Обратимся к крупнейшему поражению римлян во второй пунической войне (да и, пожалуй, за всю их историю) – битве при Каннах, в которой была разбита армия в 80 000 человек пятидесятысячным войском Ганнибала. Потери римлян были катастрофическими – по разным оценкам погибло от 60 до 70 тысяч человек, при этом пунийцы потеряли 5700, из которых 4000 приходились на центр войска, принявшего удар легионеров. Т.е. после окружения римской армии пунийцы смогли почти безнаказанно уничтожать противника в огромных количествах, потеряв около 1500-2000 человек. Как? Начнем с того, что солдат в центре строя почти не владеет информацией о происходящем вокруг и появление противника на фланге или тем более в тылу производит сильный деморализующей эффект [13]. Воины, видя угрозу, начинают паниковать, вот как это описывает Аппиан [19]:
Как бывает при замешательстве и страхе, им все представлялось в больших размерах: им казалось, что и бывших в засаде было гораздо больше, также и относительно пятисот: хотя они знали, что их пятьсот, но им казалось, что все римское войско окружено всадниками и перебежчиками; и вот, повернув тыл, они беспорядочно побежали.
Накрывающая строй паника, лишает солдат воли к сопротивлению. Массовая паника включала глубинный инстинкт самосохранения – бежать. Окружение не давало его реализовать в полной мере – везде враги, что усиливало страх, доводя его до крайней степени. Ужас среди римлян был таким, что они своими руками рыли себе ямы на поле боя, засовывали туда голову и засыпали песком, кончая жизнь самоубийством [20]. Немногие выжившие, у которых были подрезаны сухожилия на ногах, подставляли шеи под удар.

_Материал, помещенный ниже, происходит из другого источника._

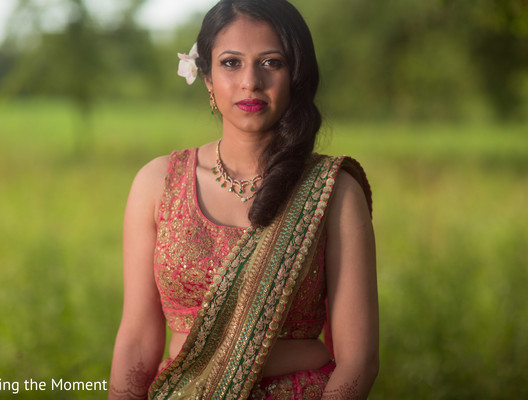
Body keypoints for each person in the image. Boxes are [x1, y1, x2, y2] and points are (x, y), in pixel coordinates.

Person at [108, 0, 379, 399]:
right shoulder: (157, 184)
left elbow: (360, 360)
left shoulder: (333, 190)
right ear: (207, 78)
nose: (250, 81)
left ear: (296, 74)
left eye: (271, 63)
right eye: (231, 63)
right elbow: (136, 340)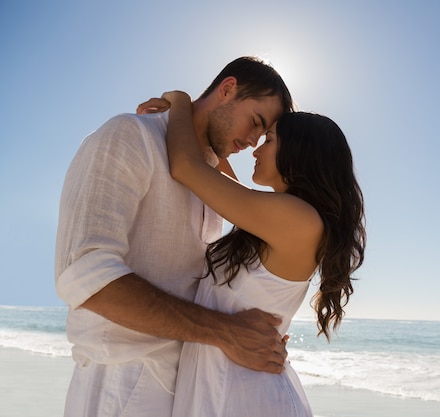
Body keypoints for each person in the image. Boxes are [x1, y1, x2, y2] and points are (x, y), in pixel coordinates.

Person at [54, 57, 293, 417]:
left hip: (188, 387)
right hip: (122, 385)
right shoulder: (130, 135)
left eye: (264, 135)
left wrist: (256, 335)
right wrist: (228, 332)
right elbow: (86, 276)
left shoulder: (210, 181)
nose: (252, 141)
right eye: (255, 122)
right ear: (227, 89)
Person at [156, 91, 366, 417]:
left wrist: (181, 101)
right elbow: (220, 174)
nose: (256, 147)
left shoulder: (299, 219)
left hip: (246, 396)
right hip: (229, 388)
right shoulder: (283, 216)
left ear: (298, 153)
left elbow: (186, 166)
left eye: (268, 139)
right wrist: (199, 124)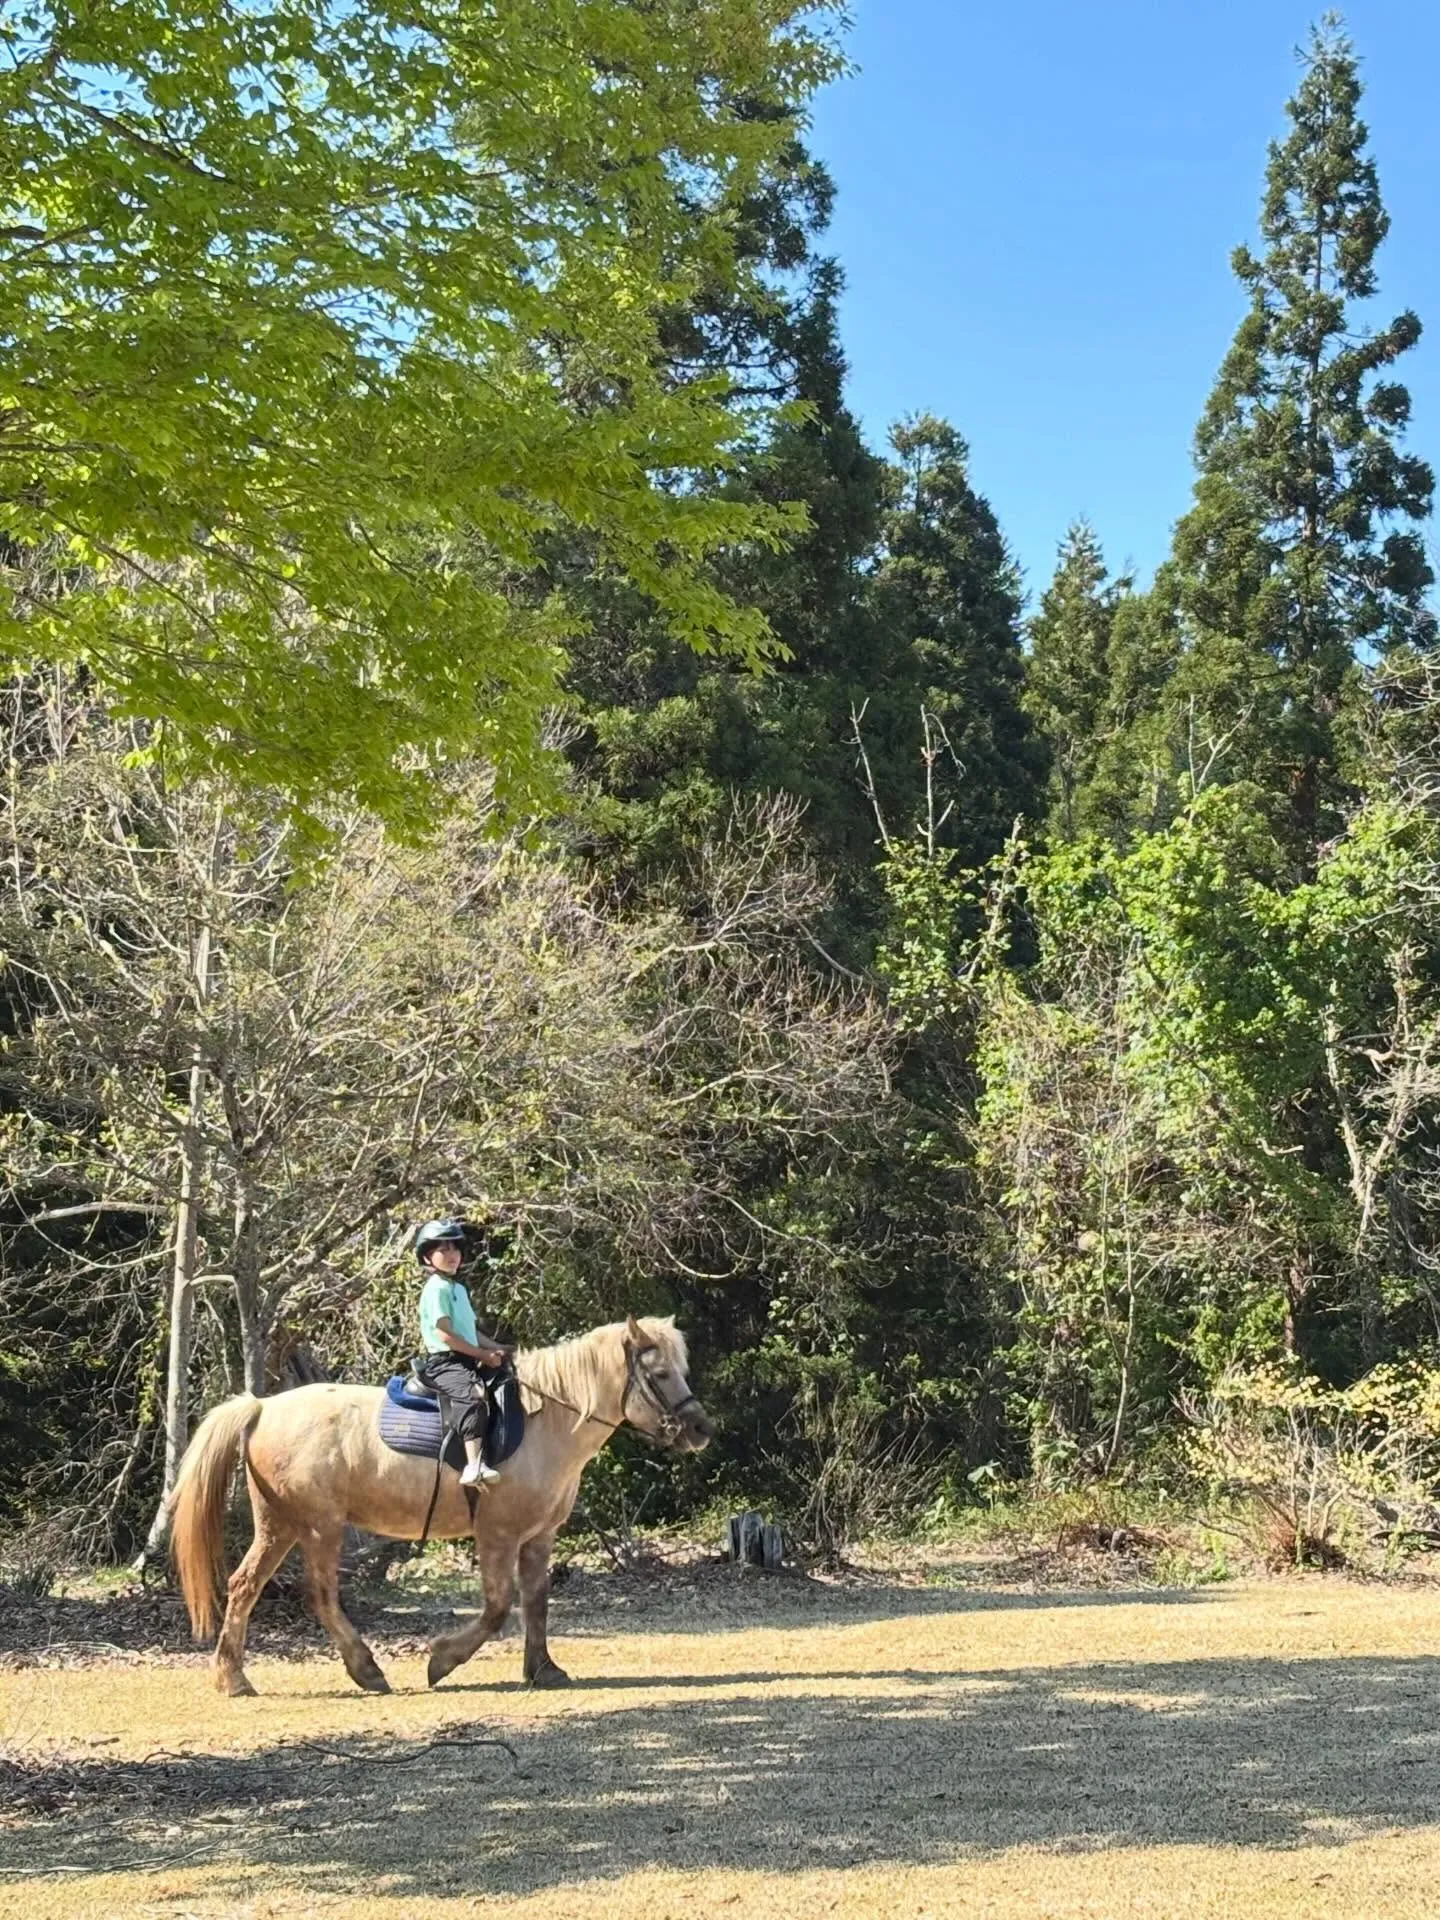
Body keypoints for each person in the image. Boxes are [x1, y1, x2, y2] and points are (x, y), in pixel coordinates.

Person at [413, 1218, 506, 1487]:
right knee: (472, 1394)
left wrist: (499, 1349)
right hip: (445, 1362)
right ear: (428, 1257)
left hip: (466, 1357)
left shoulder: (458, 1289)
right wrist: (482, 1355)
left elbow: (471, 1333)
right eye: (444, 1250)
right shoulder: (436, 1289)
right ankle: (473, 1464)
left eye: (455, 1249)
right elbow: (446, 1336)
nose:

Давно хотел рассказать одну историю из Византийских войн на эту тему. Занимательное сражение состоялось в 813 году н.э. при Вершинике между Византийским Императором Михаилом I и болгарским ханом Крумом. Силы ромеев по оценке Джона Хэлдона насчитывали 26 000, у Крума всего 12 000. Две недели армии просто смотрели друг на друга, пока македонский стратиг Иоан Аплак не послал императору сообщение, что ему все надоело, и он пошел бить болгар – присоединяйтесь. Крыло Аплака числом 8000 человек отбросило болгар аж до самого лагеря, вот только император решил воздержаться от атаки и Крум перегруппировался, ударив во фланг стратигу. Стоявший на горе другой фланг византийцев общей численностью 8000 под командованием Льва (символичное имя), видя происходящее, запаниковал, развернулся и дал деру. Центр наблюдал картину маслом – внизу Крум методично вырезал части Аплака, а правый фланг в полном составе сбежав даже не вступив в битву. Как иронично заметил Джон Хэлдон «раздумывали они не долго. Бросив на произвол судьбы и императора, и его свиту, гвардейцы кинулись наутек, как бы соревнуясь, кто быстрее добежит до Константинополя». Больше всех шокирован был сам болгарский хан, который пытался понять, что за хитрую западню готовят ему ромеи. Но плана не было – паника охватила все войско византийцев, которые в ужасе бежали, просто заслышав топот копыт своих же всадников.
Заключение для ЛЛ
Мы изучаем войну, как историю битв. Битвы как некого закономерного итога войны. Древние полководцы смотрели на них несколько иначе. Сражения были непредсказуемы из-за «человеческого фактора», солдаты были подвержены панике, могли вести себя непредсказуемо. В определенной степени это компенсировало обучение и факторы сплоченности – индивидуальное вооружение и то чувство защищённости, которое оно дает. С другой стороны полководцы могли использовать непредсказуемость битвы в своих интересах, разбивая численно превосходящих противников.